Transitions ARE hard–those times when we find ourselves un-moored and floating in that in-between sea of change. It happens to most of us in varying degrees at some point. It can happen as a result of divorce, the loss of a job, children growing up and moving out, or any event that causes us to reexamine ourselves and the direction of our lives. It’s been over thirteen years since I left my job to stay home and raise my children full-time. I appreciate the gift of being able to choose to stay home and I have (mostly) loved it. But what I am drifting away from has defined me for so long, I suddenly feel like a stranger to myself.
I’ve been thinking about how I became each new incarnation of myself through prior experiences of change and transition in my life.

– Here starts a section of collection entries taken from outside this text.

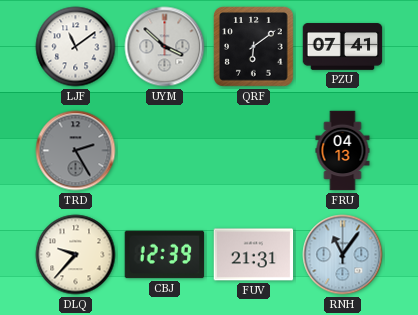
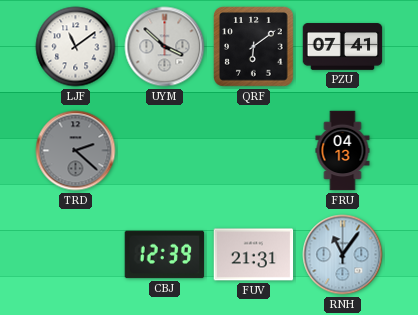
TRD: 2:25 -> 2:22
DLQ: 9:37 -> none
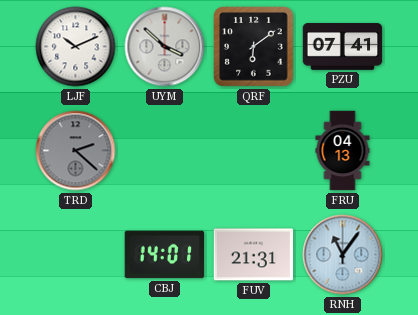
LJF: 11:09 -> 10:11
CBJ: 12:39 -> 14:01
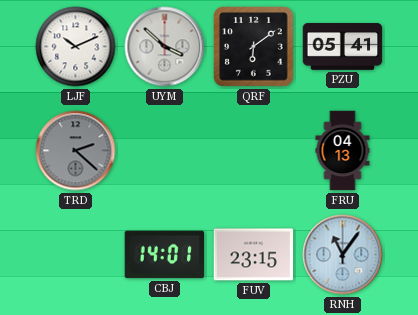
PZU: 07:41 -> 05:41
FUV: 21:31 -> 23:15
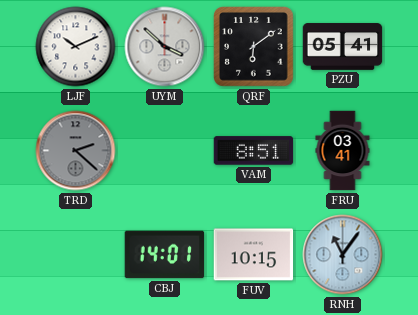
VAM: none -> 8:51
FRU: 04:13 -> 03:41
FUV: 23:15 -> 10:15
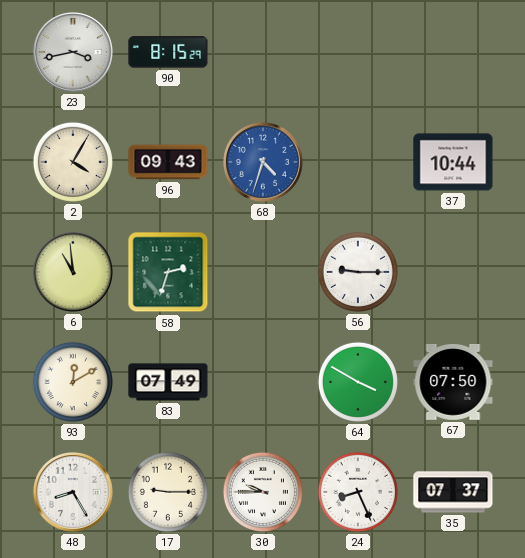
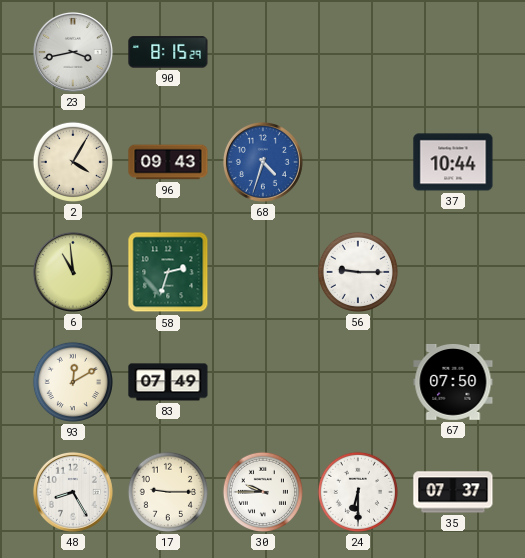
64: 3:50 -> none
24: 8:26 -> 6:30
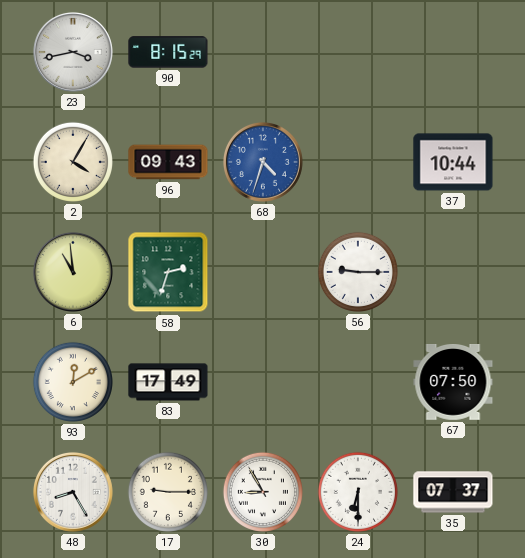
83: 07:49 -> 17:49
30: 9:45 -> 8:55
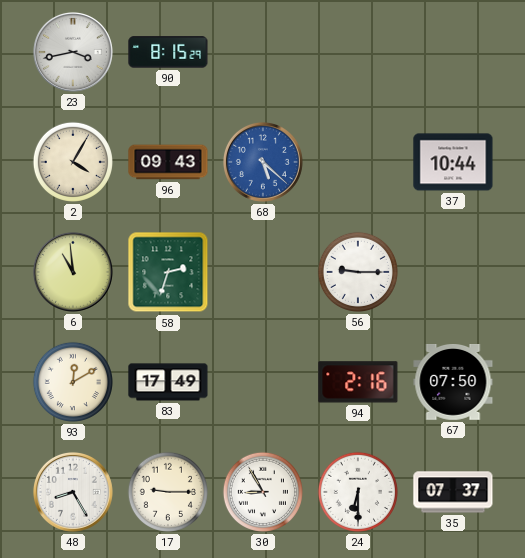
68: 4:33 -> 5:22
94: none -> 2:16
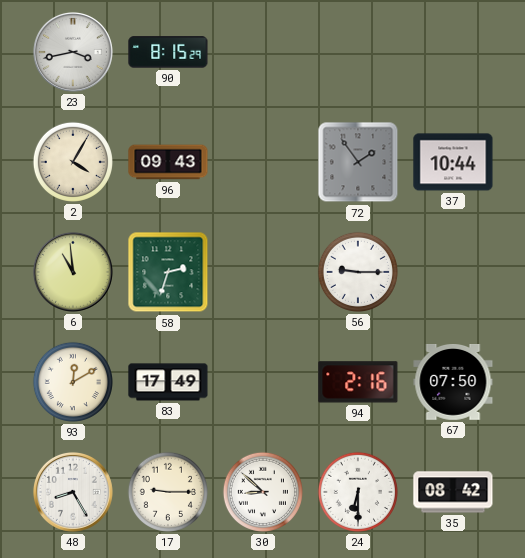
68: 5:22 -> none
72: none -> 1:54
30: 8:55 -> 8:52
35: 07:37 -> 08:42
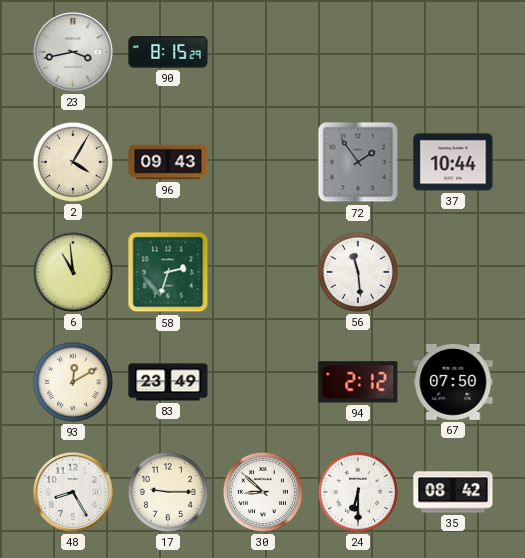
56: 9:15 -> 11:29
83: 17:49 -> 23:49
94: 2:16 -> 2:12
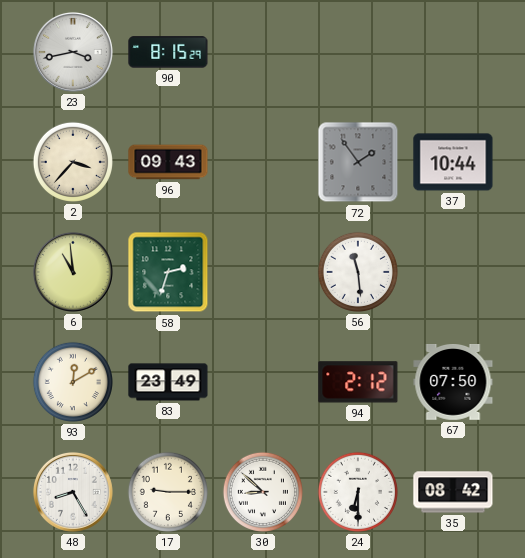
2: 4:05 -> 3:37
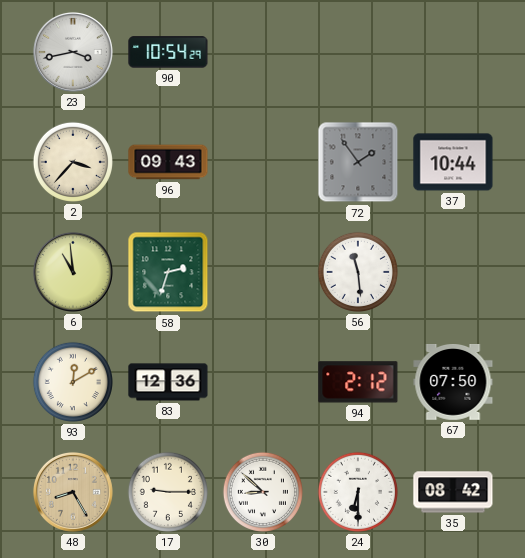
90: 8:15 -> 10:54
83: 23:49 -> 12:36
48 dial: white -> champagne
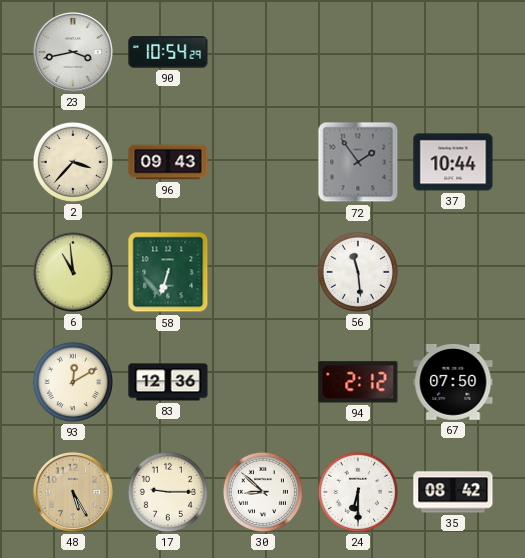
58: 2:33 -> 6:33
48: 8:25 -> 5:25
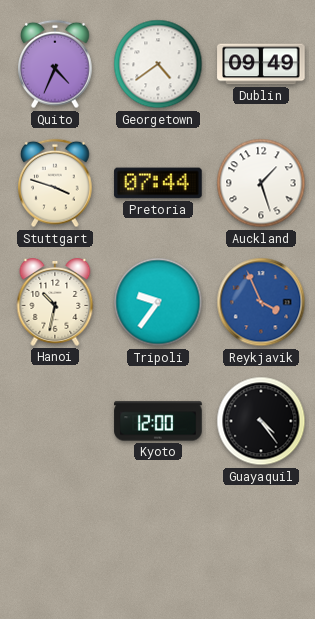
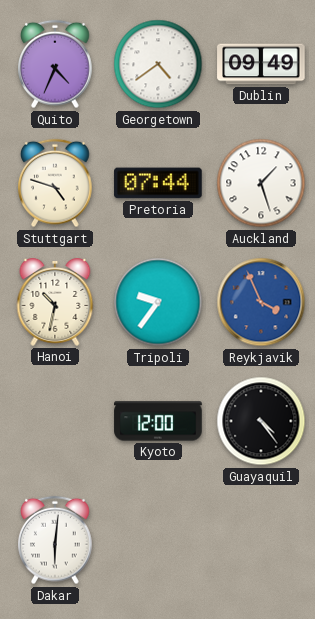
Stuttgart: 3:48 -> 4:48
Dakar: none -> 6:01
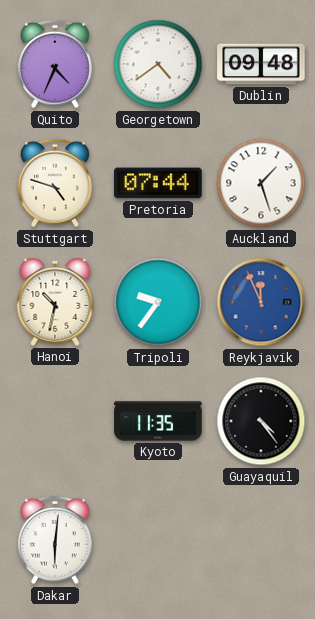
Dublin: 09:49 -> 09:48
Reykjavik: 3:56 -> 11:56
Kyoto: 12:00 -> 11:35
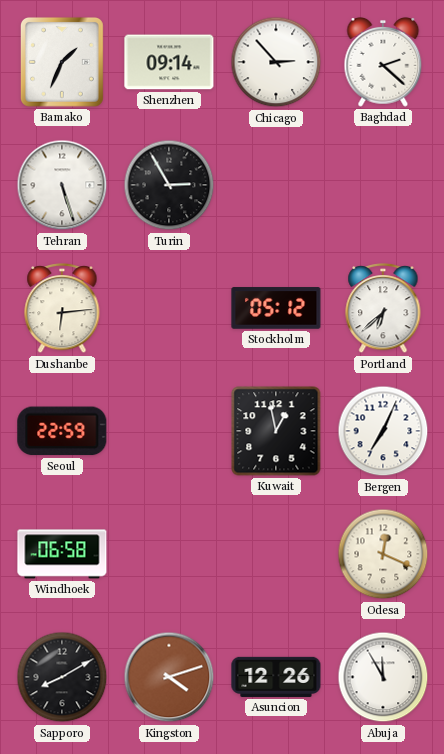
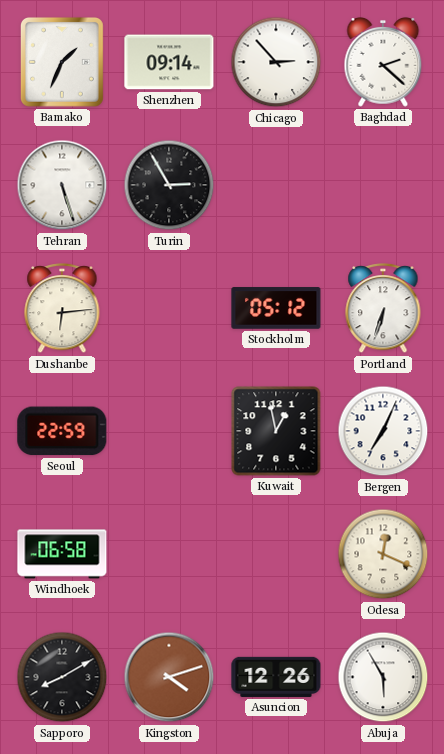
Portland: 6:38 -> 6:33
Abuja: 11:55 -> 5:55
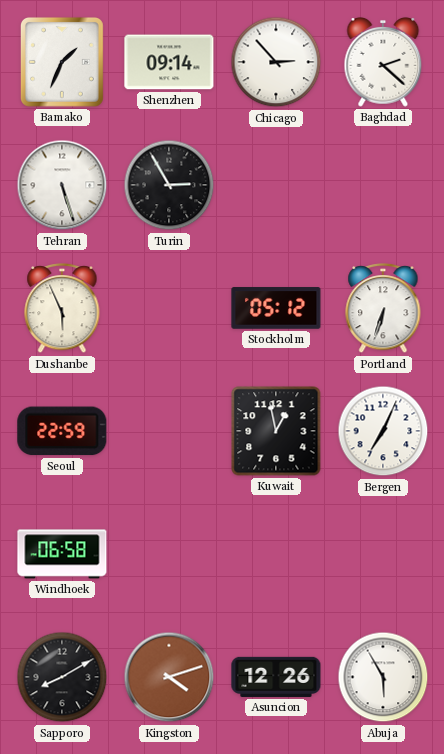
Dushanbe: 6:14 -> 5:56
Odesa: 12:19 -> none
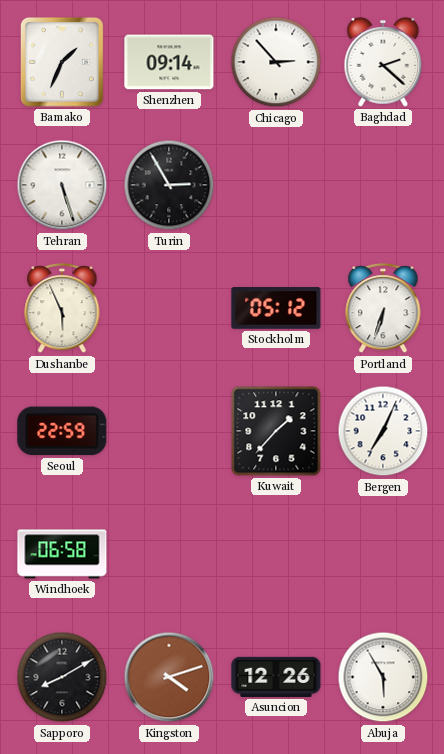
Kuwait: 12:58 -> 1:37
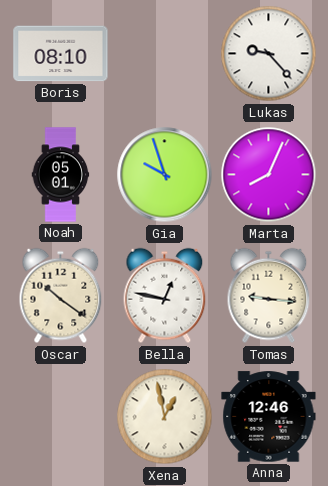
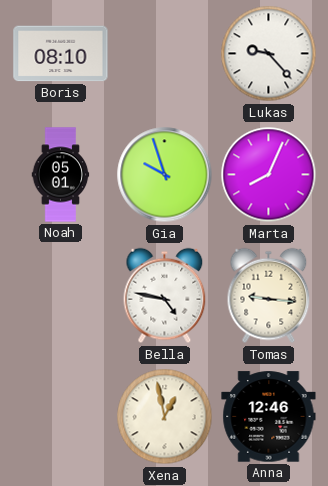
Oscar: 10:21 -> none
Bella: 12:47 -> 4:47
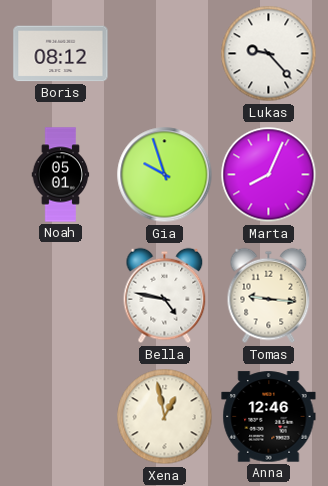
Boris: 08:10 -> 08:12
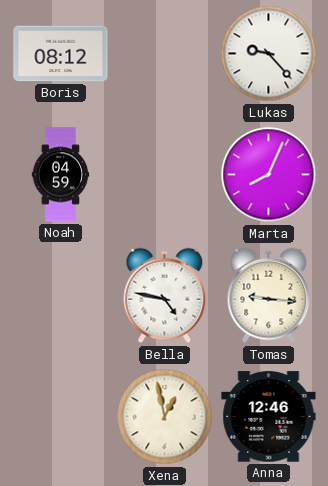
Noah: 05:01 -> 04:59
Gia: 9:57 -> none
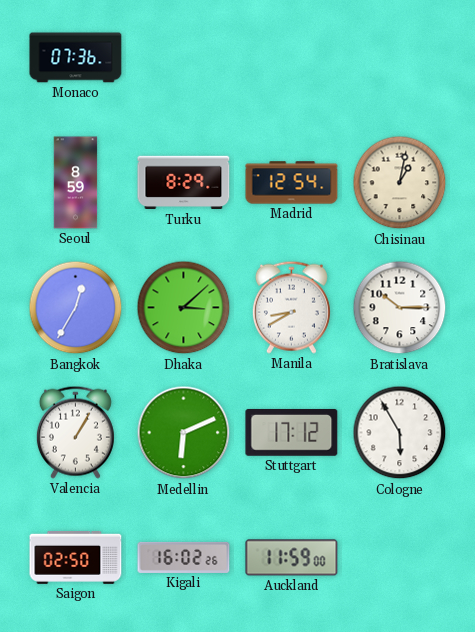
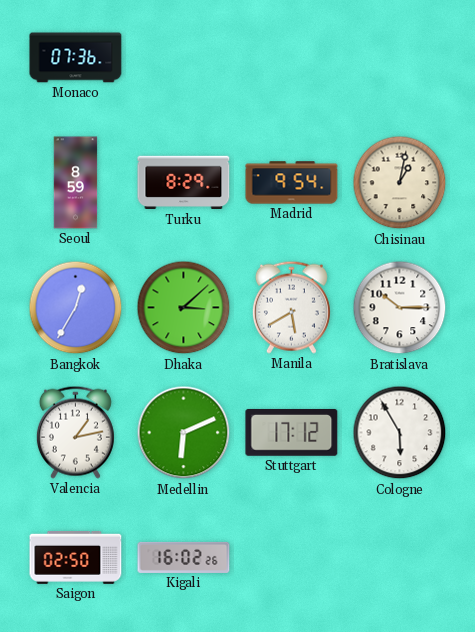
Madrid: 12:54 -> 9:54
Manila: 8:40 -> 5:40
Valencia: 1:05 -> 1:13
Auckland: 11:59 -> none
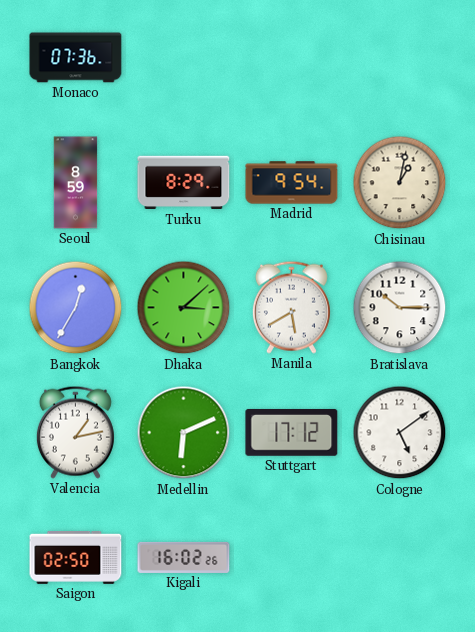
Cologne: 5:55 -> 5:09
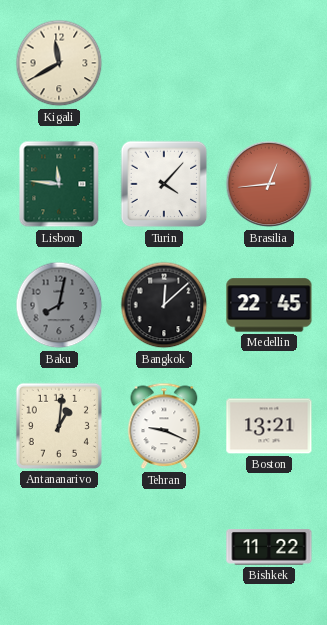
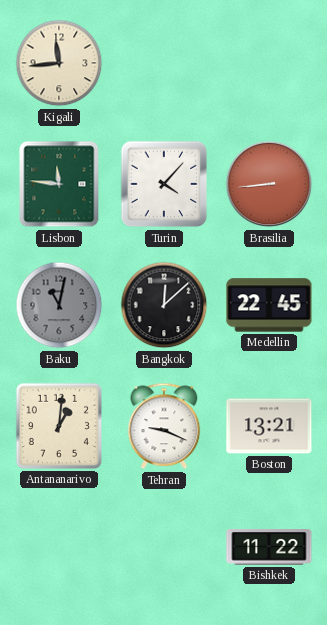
Kigali: 11:40 -> 11:44
Brasilia: 12:44 -> 8:44
Baku: 8:02 -> 11:02
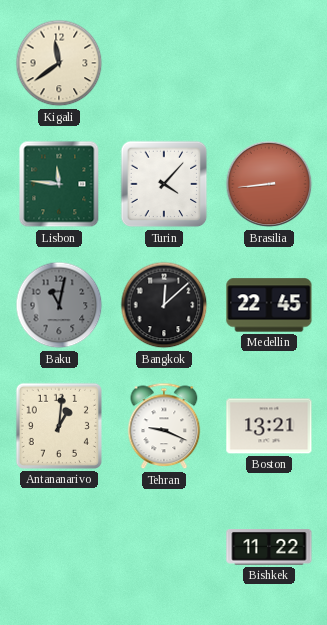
Kigali: 11:44 -> 11:39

Each time there was a point when I took a deep breath and began to look for that next thread of opportunity to follow. What I learned is you don’t find that thread with your head down. It is always up there fluttering high above you, seemingly beyond your reach until you stretch and extend yourself just enough to grab it.
I am smiling now at the obvious sentimentality of that last statement and how it would make my pragmatic friend gag. Reason enough for me to leave it in here. She is as frugal with her words as she is with her money and she would probably say again, “Transitions are hard. They just are, damn it.” Enough said.